Please return every record exactly, with no pictures included.

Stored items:
──────────

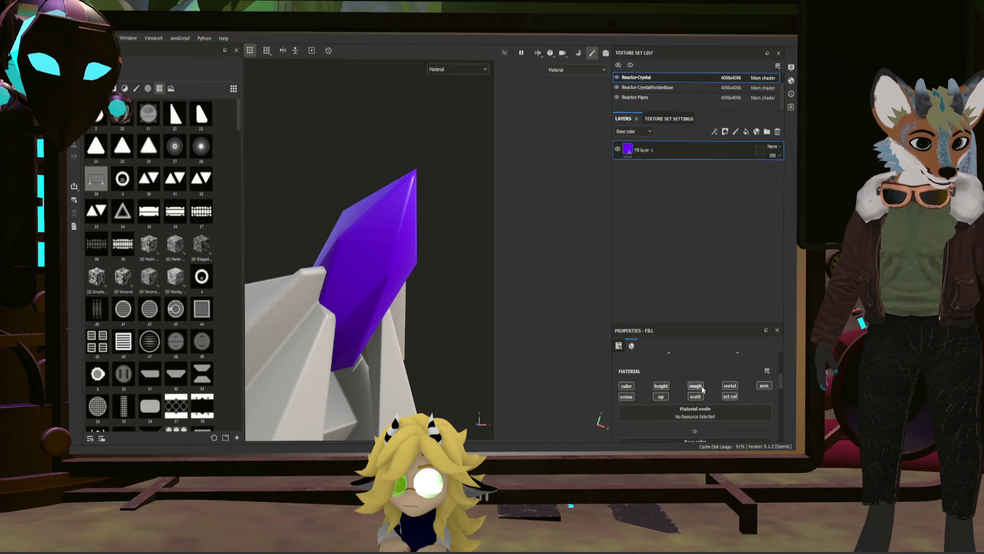
{"action": "scroll", "coordinate": [705, 400], "scroll_direction": "down", "scroll_amount": 2}
{"action": "scroll", "coordinate": [705, 400], "scroll_direction": "down", "scroll_amount": 2}
{"action": "scroll", "coordinate": [707, 398], "scroll_direction": "down", "scroll_amount": 2}
{"action": "scroll", "coordinate": [706, 398], "scroll_direction": "down", "scroll_amount": 2}
{"action": "scroll", "coordinate": [707, 398], "scroll_direction": "down", "scroll_amount": 2}
{"action": "scroll", "coordinate": [707, 400], "scroll_direction": "up", "scroll_amount": 1}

──────────

Answer section:
{"action": "scroll", "coordinate": [705, 400], "scroll_direction": "down", "scroll_amount": 2}
{"action": "scroll", "coordinate": [705, 400], "scroll_direction": "down", "scroll_amount": 2}
{"action": "scroll", "coordinate": [707, 398], "scroll_direction": "down", "scroll_amount": 2}
{"action": "scroll", "coordinate": [706, 398], "scroll_direction": "down", "scroll_amount": 2}
{"action": "scroll", "coordinate": [707, 398], "scroll_direction": "down", "scroll_amount": 2}
{"action": "scroll", "coordinate": [707, 400], "scroll_direction": "up", "scroll_amount": 1}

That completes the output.